#### LISTED RECORDS ####

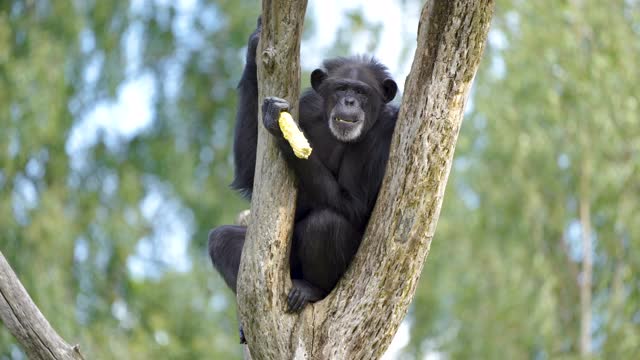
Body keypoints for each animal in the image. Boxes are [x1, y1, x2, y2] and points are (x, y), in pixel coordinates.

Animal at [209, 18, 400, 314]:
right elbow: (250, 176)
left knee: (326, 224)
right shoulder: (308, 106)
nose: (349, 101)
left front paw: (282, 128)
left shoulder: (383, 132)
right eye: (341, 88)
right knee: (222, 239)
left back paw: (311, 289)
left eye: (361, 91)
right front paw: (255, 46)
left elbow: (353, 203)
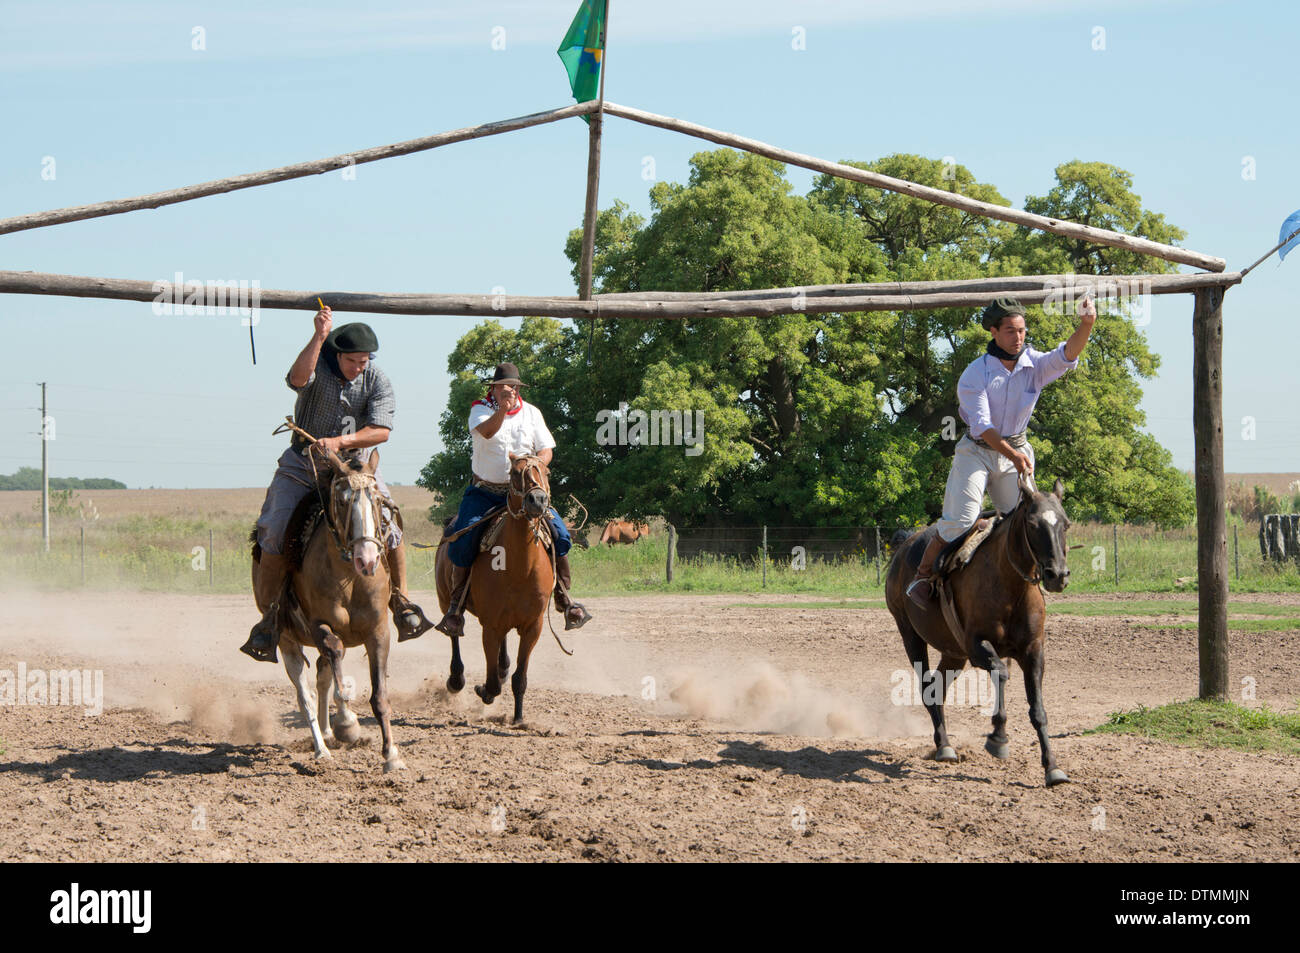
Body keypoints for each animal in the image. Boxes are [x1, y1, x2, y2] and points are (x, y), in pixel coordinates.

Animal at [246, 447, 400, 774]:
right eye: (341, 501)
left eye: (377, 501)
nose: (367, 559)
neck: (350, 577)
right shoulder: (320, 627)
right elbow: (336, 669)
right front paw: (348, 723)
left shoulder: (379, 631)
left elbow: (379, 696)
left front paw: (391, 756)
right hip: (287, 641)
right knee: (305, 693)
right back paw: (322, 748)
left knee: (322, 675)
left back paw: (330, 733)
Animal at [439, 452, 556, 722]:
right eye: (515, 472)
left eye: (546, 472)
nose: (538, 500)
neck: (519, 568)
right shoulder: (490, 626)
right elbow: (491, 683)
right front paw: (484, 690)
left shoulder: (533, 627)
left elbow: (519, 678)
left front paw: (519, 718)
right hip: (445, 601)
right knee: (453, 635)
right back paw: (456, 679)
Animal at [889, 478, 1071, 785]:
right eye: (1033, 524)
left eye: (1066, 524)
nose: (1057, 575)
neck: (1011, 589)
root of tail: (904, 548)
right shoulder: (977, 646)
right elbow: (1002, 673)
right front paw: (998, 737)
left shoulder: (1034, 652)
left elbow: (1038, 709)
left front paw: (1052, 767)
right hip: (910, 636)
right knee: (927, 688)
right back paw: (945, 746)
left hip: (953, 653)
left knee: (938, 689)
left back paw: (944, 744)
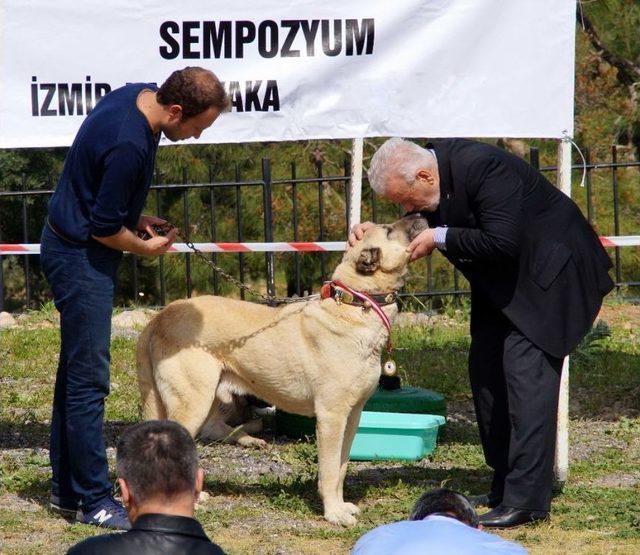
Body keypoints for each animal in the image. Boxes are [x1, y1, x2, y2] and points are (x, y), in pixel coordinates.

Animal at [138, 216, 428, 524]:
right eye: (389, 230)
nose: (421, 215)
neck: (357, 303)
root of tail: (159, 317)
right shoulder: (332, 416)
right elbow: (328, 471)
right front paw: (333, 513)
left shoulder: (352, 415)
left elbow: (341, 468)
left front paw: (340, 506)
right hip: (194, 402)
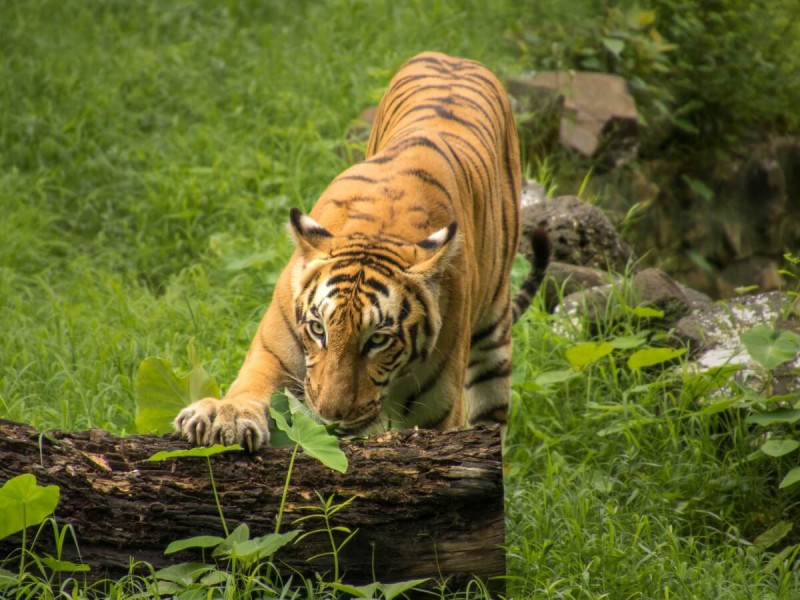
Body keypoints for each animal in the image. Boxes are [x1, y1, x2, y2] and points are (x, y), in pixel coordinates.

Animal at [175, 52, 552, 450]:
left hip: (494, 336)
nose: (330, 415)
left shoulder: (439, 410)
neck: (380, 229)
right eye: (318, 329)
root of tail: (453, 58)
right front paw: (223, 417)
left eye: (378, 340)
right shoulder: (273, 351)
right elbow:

####

THE TASK:
Respond with the exact lines running from the one that contains "right eye: (318, 329)" through the last line of the data above, and no other lines.

ANSWER SECTION:
right eye: (318, 329)
root of tail: (453, 58)
right front paw: (223, 417)
left eye: (378, 340)
right shoulder: (273, 351)
right elbow:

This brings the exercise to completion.